Carlos Alberto Agudelo Arcila
I
EL primer humano sobre la tierra regurgitó el grito del tiempo por llegar. Tiempo de gritos ante la mirada atónita del hombre ante sí mismo. Gritos para descifrar el transcurrir del desamparado. Pronto el devenir se volvió mirada expectante de sombras y pasos sin rumbo. Los días empezaron a beberse con aguasola. Un sinnúmero de años forjaron a su manera la supervivencia. Gritos de diversos matices colorearon el mundo. Gritos del verde y del rojo y del… Gritos polvorientos. Gritos incoloros desde la sustancia de nada. El hombre y la mujer se hicieron a imagen y semejanza del deseo. La sangre aquella (¿…?) empezó a gestionar la palabra. Circuló por las arterias el pensamiento rudimentario y los primeros humanoides dijeron al unísono sí y no.: No para esto y sí para esto. Así empezó la duda y se creó a Dios. Pusieron en tela de juicio la hipótesis metafísica. Conjetura convertida en principal juego cavernícola hasta llegar a sus límites. Se originó la ira y la risa. La ira causó la primera muerte de un humano sobre la tierra poblada de tres de ellos. La risa fue el primer tranquilizante y también el primer escozor de odio porque ninguno deseaba ver al otro feliz y apareció la envidia… De aquí se engendró la causa y el efecto. El hombre poco a poco evolucionó en sujeto ambiguo e incomprensible. Lo incierto en su naturaleza prevaleció. Transformó el instante en tiempo material al grado de estos perder su esencia pura.
II
No Dios lo cristaliza con placer mis sentidos. En condición paralela Dios reclama para sí un espacio entre la circulación de mi sangre y en cada paso dado en mi diario vivir.

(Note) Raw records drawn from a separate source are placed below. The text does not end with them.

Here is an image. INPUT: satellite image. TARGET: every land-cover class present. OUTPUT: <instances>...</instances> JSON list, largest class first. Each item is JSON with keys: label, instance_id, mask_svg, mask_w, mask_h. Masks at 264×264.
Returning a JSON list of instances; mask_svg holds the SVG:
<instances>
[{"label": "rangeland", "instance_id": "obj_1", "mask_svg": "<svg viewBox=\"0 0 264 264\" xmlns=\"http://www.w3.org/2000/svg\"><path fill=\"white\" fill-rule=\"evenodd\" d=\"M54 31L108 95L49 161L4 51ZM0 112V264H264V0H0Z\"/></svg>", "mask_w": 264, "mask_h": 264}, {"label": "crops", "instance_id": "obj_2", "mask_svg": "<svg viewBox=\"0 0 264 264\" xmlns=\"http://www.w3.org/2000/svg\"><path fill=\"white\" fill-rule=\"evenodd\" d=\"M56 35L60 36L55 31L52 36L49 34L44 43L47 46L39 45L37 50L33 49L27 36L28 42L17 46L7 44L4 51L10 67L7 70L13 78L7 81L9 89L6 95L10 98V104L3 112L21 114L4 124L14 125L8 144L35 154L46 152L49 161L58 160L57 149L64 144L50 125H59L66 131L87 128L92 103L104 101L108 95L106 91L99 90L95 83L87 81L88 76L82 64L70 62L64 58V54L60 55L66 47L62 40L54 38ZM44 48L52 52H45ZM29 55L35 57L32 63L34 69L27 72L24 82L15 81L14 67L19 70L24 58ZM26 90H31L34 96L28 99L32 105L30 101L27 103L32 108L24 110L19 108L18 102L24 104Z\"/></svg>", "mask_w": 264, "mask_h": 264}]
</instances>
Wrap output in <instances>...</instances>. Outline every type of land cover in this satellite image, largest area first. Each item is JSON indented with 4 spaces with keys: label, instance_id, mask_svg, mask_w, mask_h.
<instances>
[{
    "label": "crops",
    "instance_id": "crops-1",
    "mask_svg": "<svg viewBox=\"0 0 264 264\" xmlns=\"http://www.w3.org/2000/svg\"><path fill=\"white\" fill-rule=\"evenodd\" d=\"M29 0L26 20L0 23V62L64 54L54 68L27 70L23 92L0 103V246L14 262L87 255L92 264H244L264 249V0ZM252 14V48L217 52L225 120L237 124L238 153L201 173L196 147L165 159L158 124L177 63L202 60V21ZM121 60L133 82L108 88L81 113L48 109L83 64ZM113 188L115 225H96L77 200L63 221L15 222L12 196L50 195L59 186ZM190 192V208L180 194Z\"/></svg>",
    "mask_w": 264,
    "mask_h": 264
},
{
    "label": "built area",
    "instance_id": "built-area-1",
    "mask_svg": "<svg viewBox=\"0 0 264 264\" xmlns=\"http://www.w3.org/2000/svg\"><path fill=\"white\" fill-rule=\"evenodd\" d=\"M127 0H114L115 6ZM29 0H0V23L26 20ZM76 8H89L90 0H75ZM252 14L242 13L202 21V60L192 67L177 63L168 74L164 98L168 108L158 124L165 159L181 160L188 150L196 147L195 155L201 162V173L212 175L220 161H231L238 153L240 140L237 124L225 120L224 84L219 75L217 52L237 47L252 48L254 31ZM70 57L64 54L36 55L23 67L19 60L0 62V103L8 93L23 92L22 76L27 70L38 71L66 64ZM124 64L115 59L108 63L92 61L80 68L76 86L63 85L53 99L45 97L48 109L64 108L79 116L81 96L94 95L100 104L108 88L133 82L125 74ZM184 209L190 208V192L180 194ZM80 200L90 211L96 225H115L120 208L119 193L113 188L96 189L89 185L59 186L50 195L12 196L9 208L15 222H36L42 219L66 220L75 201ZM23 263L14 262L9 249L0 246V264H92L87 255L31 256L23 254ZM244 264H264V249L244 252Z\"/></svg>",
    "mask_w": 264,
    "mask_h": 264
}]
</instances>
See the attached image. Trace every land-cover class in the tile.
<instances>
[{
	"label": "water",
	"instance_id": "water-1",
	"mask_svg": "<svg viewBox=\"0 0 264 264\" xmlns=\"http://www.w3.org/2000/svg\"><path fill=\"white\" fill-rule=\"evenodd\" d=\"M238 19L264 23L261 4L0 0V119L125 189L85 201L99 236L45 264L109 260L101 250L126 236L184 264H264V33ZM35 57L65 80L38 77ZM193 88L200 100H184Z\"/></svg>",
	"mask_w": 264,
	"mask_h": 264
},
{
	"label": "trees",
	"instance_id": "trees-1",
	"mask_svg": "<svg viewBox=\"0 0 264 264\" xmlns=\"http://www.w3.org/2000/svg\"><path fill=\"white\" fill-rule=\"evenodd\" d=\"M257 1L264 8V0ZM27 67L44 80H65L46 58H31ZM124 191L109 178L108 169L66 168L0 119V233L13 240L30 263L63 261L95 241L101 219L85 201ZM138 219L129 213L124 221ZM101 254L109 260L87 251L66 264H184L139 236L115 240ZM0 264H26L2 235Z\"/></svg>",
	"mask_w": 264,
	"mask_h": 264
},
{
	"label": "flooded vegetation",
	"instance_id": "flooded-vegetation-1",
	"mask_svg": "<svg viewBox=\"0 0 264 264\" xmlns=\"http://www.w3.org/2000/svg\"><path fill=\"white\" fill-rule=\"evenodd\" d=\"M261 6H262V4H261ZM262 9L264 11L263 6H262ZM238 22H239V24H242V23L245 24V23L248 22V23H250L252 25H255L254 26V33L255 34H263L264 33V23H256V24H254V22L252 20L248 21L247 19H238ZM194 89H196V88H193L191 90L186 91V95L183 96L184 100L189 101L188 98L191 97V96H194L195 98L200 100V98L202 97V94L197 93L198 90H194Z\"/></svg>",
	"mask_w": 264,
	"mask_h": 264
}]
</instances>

Indefinible existencia ejerzo. Felicidad y angustia en un mismo haz no importa de qué. Todo y nada hacia un mismo sumidero. Mi vivir sigue con Dios y sin Dios. Absurdo fragmentado en realidades: Realidad absurda. En el espejo de los fantasmas detengo la mano derecha del todopoderoso como también glorifico la mano izquierda de Dios.
III
El último hombre vivo en la tierra guardará silencio. Silencio para nadie. Silencio ante la piedra mientras el pedregal será emisión de la palabra lista a escribir sobre aguas transparentes la exactitud de cuanto no logramos ser.
IV
Retórica hoy. Hoy en la extensión de los desalmados la grandilocuencia de la herida. La herida viene y va hasta emerger un río de sangre. Río de tu sangre y de mi sangre. Sangre de tu sangre el mar. Mar en astillas de velero perdido. Sangre de mi sangre el rocío. Rocío en el andar crepitante del hombre invisible.
V
Gritos desde el abismo azul aterrorizan a Ulises. Penélope grita y su entorno se desteje. Las olas llevan y traen la palabra siempre inconclusa. Inconclusa hasta el borde del blanco más blanco. Blanco para pintar el ojo de la aguja y la aguja y el camello y al hombre rico. Días y noches andariegas se estacionan en la más blanda gota del oleaje. Las sirenas dan contra la cera en el oído y nadie escucha sus cantos. Del mástil más alto pende un mutismo descomunal. Ocho mil millones de hombres y mujeres menos uno(a) llegan a la esquina convenida para empezar el viaje sin regreso nadie pronuncia palabra caminan cabizbajos… Quien escribe estas líneas preparó el desplazamiento. Una lluvia suave más 14 goteras caídas del tejado forman un pozo de agua diáfana para darle de beber una pequeña porción a cada habitante del planeta tierra-menos uno- durante el trascurso del libro Martes de nunca llegar. Alguien tose a la orilla del fin…
*Capítulo de la novela surrealista Martes de nunca llegar.